OSI partners with conservation organizations in the Northeast to assemble networks of protected lands most likely to preserve plant and animal diversity in a changing climate. The Fund supports projects in four focus areas in New England, the mid-Atlantic, and the Central Appalachians offering the greatest opportunity to conserve missing links for resiliency in the overall landscape.
The Fund provides capital grants and loans to qualified non-profits for the acquisition of land or conservation easements on climate-resilient lands, capitalized with a grant from the Doris Duke Charitable Foundation. Through an in-depth review process, we selected four focus areas in order to target funds most effectively. A fact brochure with maps for each focus area can be downloaded:
To determine eligibility and assess a project’s resiliency attributes, applicants will use the newest data and produce maps with a new TNC Mapping Tool. The Definitions and Map Guide defines and explains resiliency concepts, details map requirements, and provides examples. Projects must be in one of the four focus areas and meet all of the following Threshold Criteria:
- Lie within an OSI Resilient Focus Area.
- Rank above average for Landscape Resilience.
- Achieve permanent protection of high resilience habitat through fee purchase of land or a conservation easement.
- Meet or exceed OSI Conservation Easement Standards.
- Be spearheaded by an organization with the capacity and financial ability to execute the transaction and ensure long-term stewardship and management of the property consistent with the Fund’s objectives.
- Be completed within 18 months of receiving notification of OSI’s grant award.
Projects that meet the Threshold Criteria will be evaluated based on the:
- Extent of the property that ranks above average for Resilience.
- Extent and type of Underrepresented Geophysical Settings found on the property.
- Extent of the property that ranks above average for Landscape Diversity.
- Extent, status and condition of plant and animal species and natural communities found on the property.
- The project’s role in helping to ensure the long-term viability of plant and animal species, either alone or in conjunction with existing protected areas.

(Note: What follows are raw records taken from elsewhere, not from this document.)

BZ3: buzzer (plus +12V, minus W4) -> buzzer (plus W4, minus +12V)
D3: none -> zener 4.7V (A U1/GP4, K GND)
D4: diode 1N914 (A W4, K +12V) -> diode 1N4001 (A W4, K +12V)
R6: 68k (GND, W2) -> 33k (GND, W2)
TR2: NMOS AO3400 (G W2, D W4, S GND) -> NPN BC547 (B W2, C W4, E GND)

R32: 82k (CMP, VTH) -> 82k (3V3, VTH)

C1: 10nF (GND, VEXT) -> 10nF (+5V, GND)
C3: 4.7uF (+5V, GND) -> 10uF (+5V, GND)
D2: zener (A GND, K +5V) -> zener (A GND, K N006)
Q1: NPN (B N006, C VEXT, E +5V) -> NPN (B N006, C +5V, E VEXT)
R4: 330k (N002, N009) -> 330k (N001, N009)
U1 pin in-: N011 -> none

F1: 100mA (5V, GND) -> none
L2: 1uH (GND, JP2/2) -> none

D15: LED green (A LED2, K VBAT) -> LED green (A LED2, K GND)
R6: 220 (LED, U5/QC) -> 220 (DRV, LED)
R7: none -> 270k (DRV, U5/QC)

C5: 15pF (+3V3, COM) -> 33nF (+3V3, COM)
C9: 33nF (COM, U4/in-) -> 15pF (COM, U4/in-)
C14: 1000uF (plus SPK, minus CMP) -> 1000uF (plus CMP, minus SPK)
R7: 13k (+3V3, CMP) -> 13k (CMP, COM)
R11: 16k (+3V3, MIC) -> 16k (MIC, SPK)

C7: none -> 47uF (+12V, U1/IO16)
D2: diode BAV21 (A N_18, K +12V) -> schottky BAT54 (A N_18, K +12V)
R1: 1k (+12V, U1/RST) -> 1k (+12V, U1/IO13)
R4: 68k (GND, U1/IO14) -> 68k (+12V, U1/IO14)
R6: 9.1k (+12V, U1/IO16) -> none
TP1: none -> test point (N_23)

- Threat and/or particular conservation opportunity presented.
- Evidence of a stewardship plan for the long-term conservation of the property consistent with the Fund’s objectives.
- Ability to meet OSI’s Match Requirements.
- Applicant’s interest in and ability to advance the use of resiliency science.
- Ability of the project to illustrate the importance of resilient landscape conservation and/or to catalyze other projects that will protect resilient habitat. Evidence that the land trust receiving funding from and/or holding property funded through a grant from the Fund is accredited by the Land Trust Commission or has a reasonable plan and timeframe for attaining accreditation that has been adopted by the land trust’s board.
OSI awards grants to qualified non-profit organizations through a competitive process with the assistance of an advisory board comprised of experts with knowledge of natural resources, conservation policy and land conservation funding.
OSI staff and the Fund’s Advisory Committee review applications against the Fund’s criteria and goals.
Once OSI has approved a grant, we will provide the grantee with a checklist of items required for OSI to prepare a grant agreement. When all required information and documents are received, OSI will forward a grant agreement to the grantee. If applicable, the grantee must provide documents pertaining to each project phase and match parcel. OSI will release funds at the time the transaction closes or after project closing. Projects must close within 18 months of OSI’s grant approval
Conservation Easement and Stewardship Standards
Conservation easements and stewardship of Resilient Landscape Fund grant projects must be consistent with the goals of the Fund: maintaining the land’s resilience to climate change and conserving native biodiversity and ecosystem processes. Prior to submitting a grant proposal, applicants should review OSI’s Conservation Easement and Stewardship Standards.
Match Property Eligibility
To be eligible as match, a property must: 1) be adjacent or proximate to the subject property; 2) meet the Fund’s criteria; 3) be part of a larger plan that includes conservation of the match and subject properties; and 4) close prior to the closing of the subject property but not more than one year before date of application. In addition, to determine eligibility of match parcels OSI will consider whether the match and the subject properties lie in the same watershed, geophysical setting, TNC Resilient Focal Area, Forest Matrix Block, natural community and/or State Wildlife Action Plan priority area.
The following do not qualify as matching funds:
- Ecological or land restoration dollars
- Stewardship endowments and land management expenses
- Staff time, travel or expenses
Eligible Uses of Funds
Grants may be used to acquire permanent conservation easements and fee interest in land. In exceptional cases, grants may be applied to cover transactional costs, including cost of appraisals, surveys, title, and environmental assessments. The Fund may also provide short-term low-interest loans for projects that require bridge financing and that meet the grant criteria. Grant funds cannot be used for endowments, stewardship costs, baseline documentation reports, staff time, buildings or other non-capital project expenses.